Hybrid electric vehicles (HEVs) and plug-in hybrid electric vehicles (PHEVs) use multiple power sources to fuel movement. HEVs are powered by a combination of gasoline or diesel along with an electric battery that charges while the car is on. While the car reduces total gas mileage and emissions, there are still many potential environmental problems associated with it.
Lie: Hybrid cars are much better for the environment. “The current generation of hybrid cars use nickel metal hydride (NiMH) batteries, unlike conventional cars, which use lead-acid batteries. Lead, like all heavy metals, is a major pollutant, whereas nickel is not.”–Caterina Nelson
Negative Environmental Impacts
Electricity Sources for PHEVs
Plugging in your car to charge it does not mean you’re necessarily using clean energy. Every city and state produces electric power through diverse energy sources. According to a study by Ohio State University, “If your city’s or state’s power grid is fueled with coal or oil, you may end up emitting as much or more pollution as a traditional vehicle in order to power your car.”

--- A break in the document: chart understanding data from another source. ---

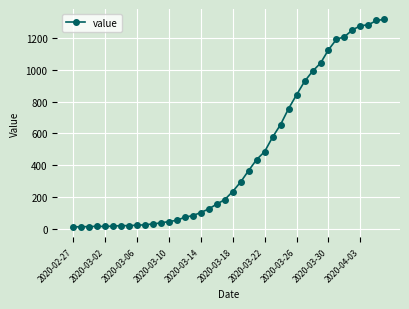

What is the greatest value displayed?

1317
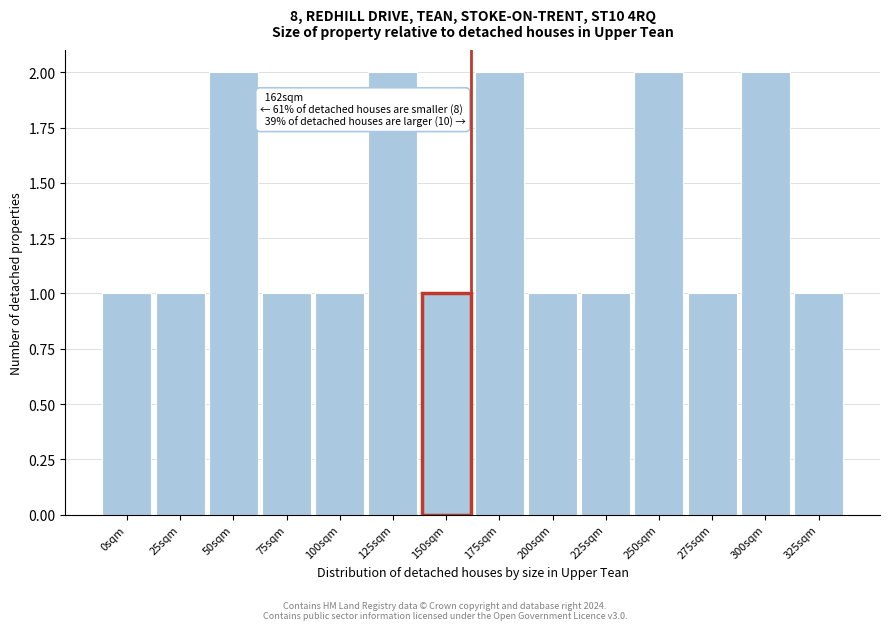

Reading left to right, what are all the values shown in this chart?

0sqm=1	25sqm=1	50sqm=2	75sqm=1	100sqm=1	125sqm=2	150sqm=1	175sqm=2	200sqm=1	225sqm=1	250sqm=2	275sqm=1	300sqm=2	325sqm=1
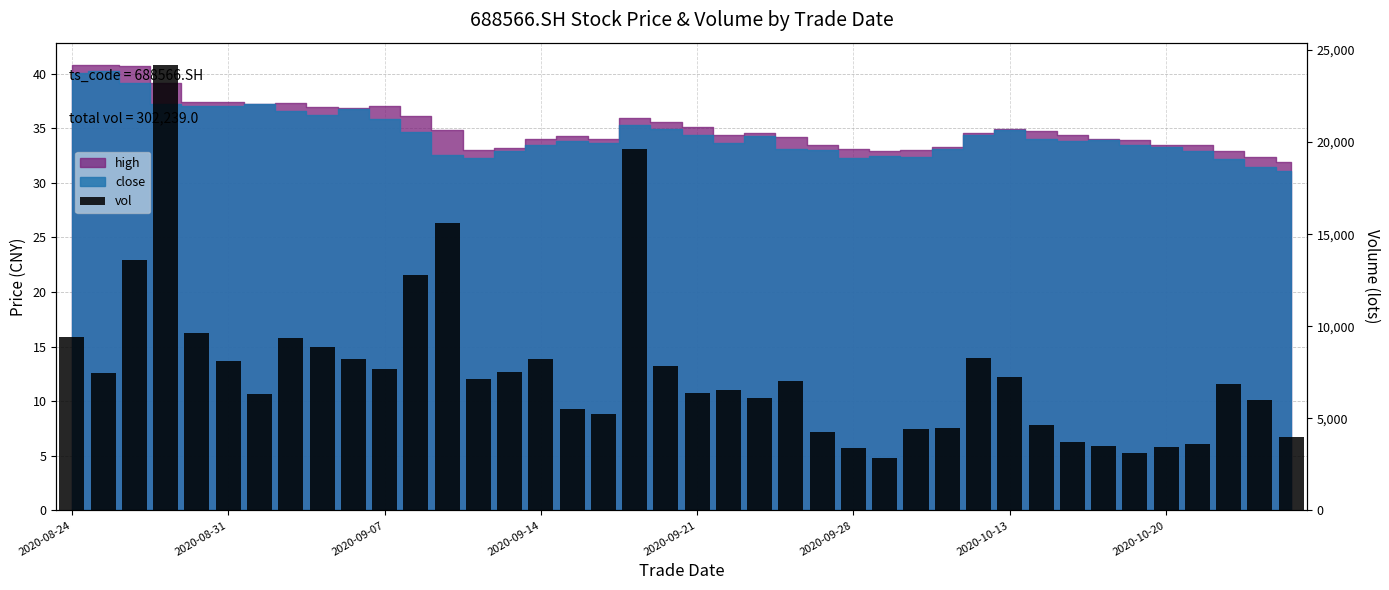

The value at 18 is 19644.7. True or false?

True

Hybrids Aren’t Emission-Free
Hybrid cars do not reduce as much smog-forming emissions in the environment as people may presume. A 2004 report by the Connecticut General Assembly, stated, “When comparing a traditional compact car to its hybrid counterpart, you can expect emissions to be reduced by approximately 10 percent.” Therefore, hybrid cars still contribute to air pollution.
Consider the Batteries
Traditional vehicles use lead-acid batteries. Lead is a toxic chemical that, when released into the environment, can cause lasting damage. Most HEVs and PHEVs use nickel-hydride and lithium-ion batteries which were thought to be better for the environment. Sadly, this belief is not true. According to the Environmental Protection Agency, nickel is a likely human poison, and wrongly disposing of nickel-hydride batteries can pose an environmental danger.
More Heavy Metals
In addition to using nickel in some HEV and PHEV batteries, HEVs and PHEVs use huge amounts of copper in in various parts of their machinery such as their electric drive motors and wiring. Copper must be mined either from open pits or underground mines in a way that can essentially lead to environmental degradation. The University of Illinois Urbana-Champagne’s Illinois Sustainable Technology Center found that copper mining contributes to air emissions of several metals and sulfuric acid. Open pit mining comprises the stripping and removing of surface grasses, trees and dirt to unearth the deposits of minerals.
Hybrid vehicles may have potential safety problems. The electric mechanisms of the vehicle that make it so fuel-efficient also mean that the engine has high-voltage wiring. Hybrid Cars.org fears that if the car happened to get into a crash and some wires are open, emergency personnel or other individuals at the crash site may get electrocuted.